Well, I think we're growing that segment. I think when you see the kind of growth, we get the majority obviously our business coming out of Cotai about 93%.

Speaker 9

But when you're running

Speaker 5

$18,000,000,000 portfolio wide and you're seeing like Venetian by 44% growth and you're seeing the Plaza growing, you're seeing the Parisian. The Parisian is just handicapped by it needs a better room product, it's going to get it. But even that product is growing. I think we're I believe we're growing, but that's hard to say, Judson, everyone else's numbers. But I feel that our products are getting better and our competitive position is getting stronger.

And again, I think our junket partners are recognizing that too. So and don't forget, we have a strong premium mass, premium direct business as well as a junket rolling. So we kind of hit them on 2 fronts.

Speaker 3

Thanks guys.

Speaker 5

Sure.

Speaker 1

Your next question comes from the line of Anil Daswani from Citigroup. Your line is open.

Speaker 9

Good afternoon, guys. My question is also along the lines of the Parisian. You mentioned in your remarks earlier that you're getting 4x the return from these new suites at The Parisian. Again, given the market's being driven by premium mass, would you consider doing even more conversions to these premium mass friendly rooms, whether it be at the Parisian or even at some of the other properties in the Londoner going forward? That's my first question.

Speaker 5

A very good question, a very fair question. The answer is I would certainly talk to Mr. Allison and the Board about that because if we can deliver the kind of returns we're seeing on the first 100 or so suites converted, why wouldn't you? I mean the truth is we've learned in Macao a room all rooms not created equal. A better room product definitely speaks to the segments we want to speak to.

So if we can get ourselves up to a couple of $3,000 a day versus 500, 600 dollars why wouldn't you convert? And that's a good question and the answer is sure. Why wouldn't we? We're here to make money and get margin and grow our business beyond 3,000,000,000 dollars And the only way to get there is intelligent CapEx. We've demonstrated to you our willingness, our Board Mr.
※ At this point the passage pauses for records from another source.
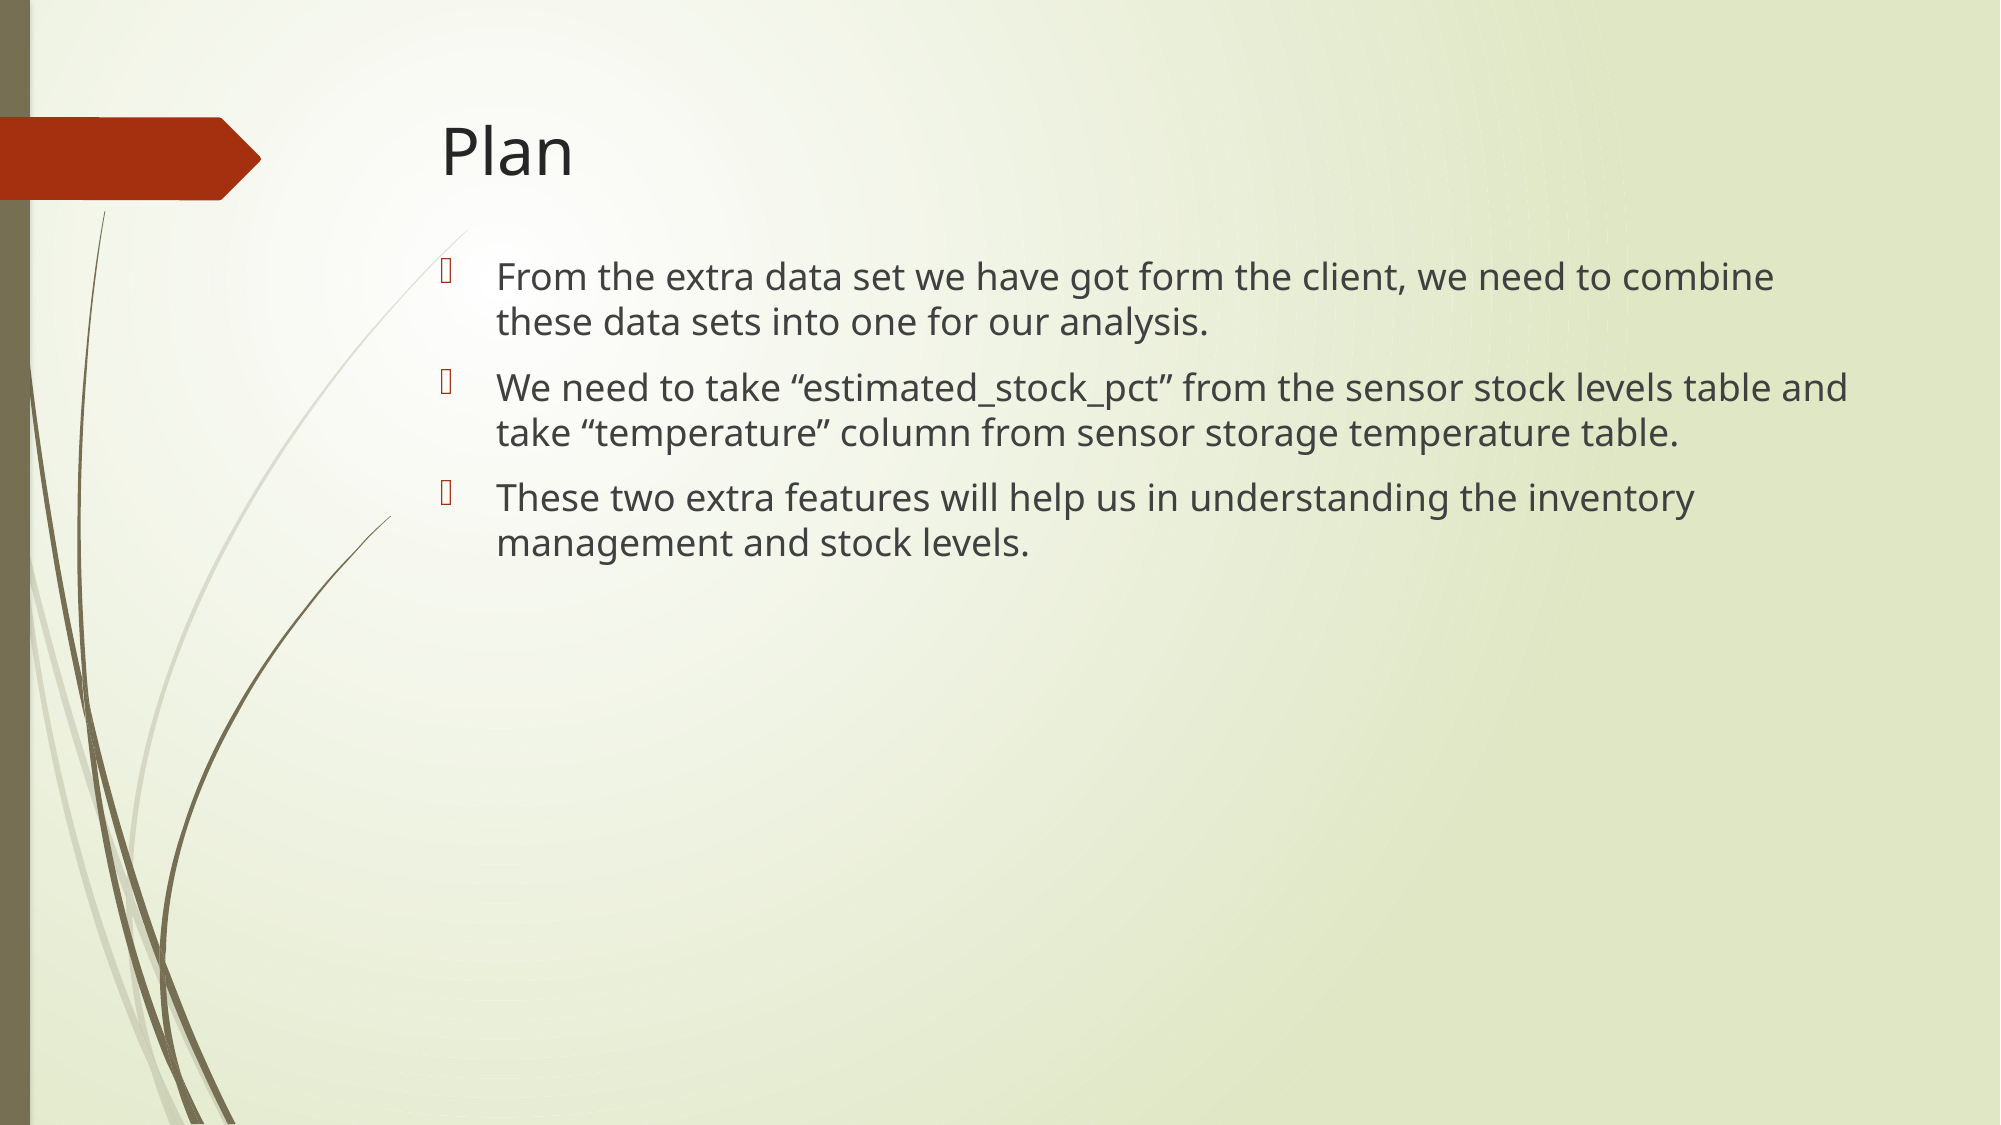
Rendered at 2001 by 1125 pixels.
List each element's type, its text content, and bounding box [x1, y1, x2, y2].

list From the extra data set we have got form the client, we need to combine these data sets into one for our analysis. We need to take “estimated_stock_pct” from the sensor stock levels table and take “temperature” column from sensor storage temperature table. These two extra features will help us in understanding the inventory management and stock levels. [424, 245, 1888, 970]
title Plan [425, 102, 1888, 197]
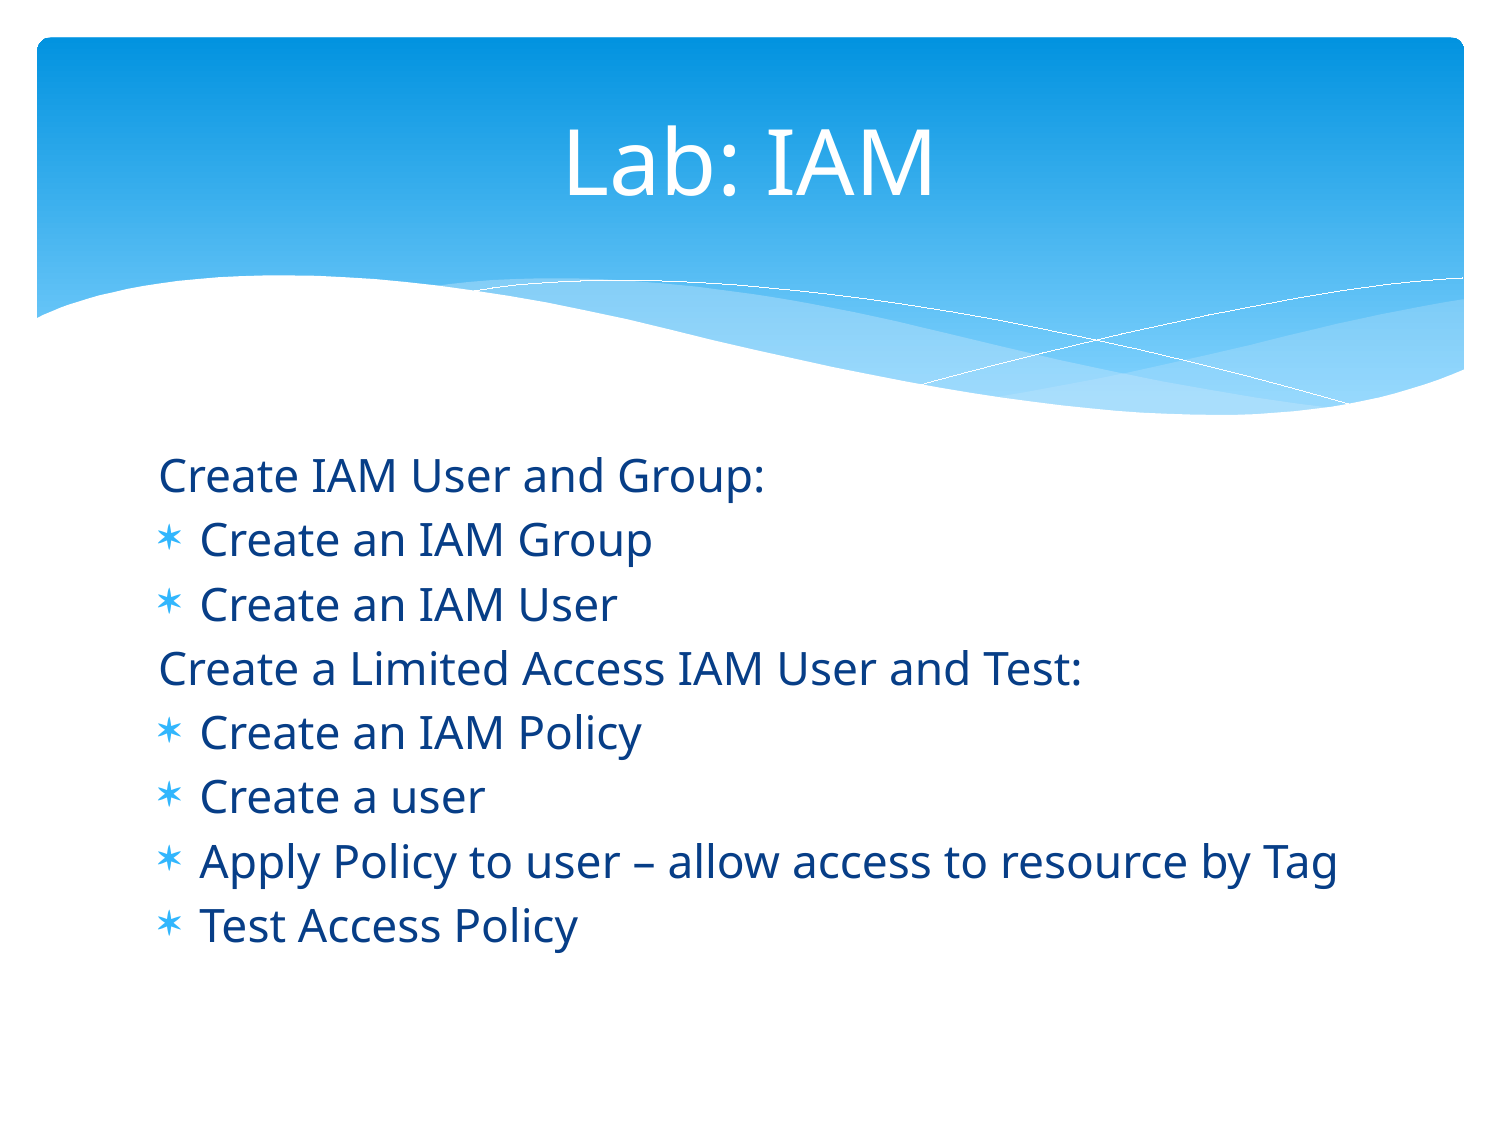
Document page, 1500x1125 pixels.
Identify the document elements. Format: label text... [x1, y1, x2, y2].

Allison has shown the willingness to write checks to improve our products. The Parisian opened up and it's a good hotel. It just has more premium mass demand than we have rooms to give it. So we got the 300 or 400 suites and that thing grows to $500 some $1,000,000 and $600,000,000 Gee, I would think we definitely think about more conversion of course. But one thing I would mention you think

Speaker 9

about Could you tell us a little bit about the opportunity to expand your room product in Singapore because obviously that has been what's hurting the growth over there?

Speaker 5

I'm sorry, I missed that Neil. I just want to say one thing just to follow-up on that. The one thing you should think about with the Parisian is, it's going to benefit by its proximity to the conversion of the Four Seasons products that come on board when we finish those 300 suites. So you can walk out of that Four Seasons product into the Four Seasons or the Plaza or you can walk into the Parisian. It may be that between the 300 there and the 350 Parisian, we may have enough, but just make that clear.

Your second question was about MBS? Yes.

Speaker 9

So at MBS, is there an opportunity to get more room product now that the moratorium is up in Singapore?

Speaker 5

We can't at this point comment on that about if there's an opportunity or not. We'd like to believe there is at some point, but we can't discuss that today. Clearly, we have maxed out the occupancy from a cash and comp demand. And clearly at $4,800,000 a day, we have tremendous demand for that product, but it's not worth discussing at this point today. That's also true in a gaining capacity issue as well, but nothing discussed at this time.

Speaker 3

Did you have another question?

Speaker 2

Operator, let's take one more question.

Speaker 1

The other question comes from the line of Jared Shojaian from Wolfe Research. Your line is open.

Speaker 5

Hello? Hello? Anyone there?

Speaker 2

Operator? Okay. So apparently, we don't have any more questions. We appreciate your time today. Thanks for joining us.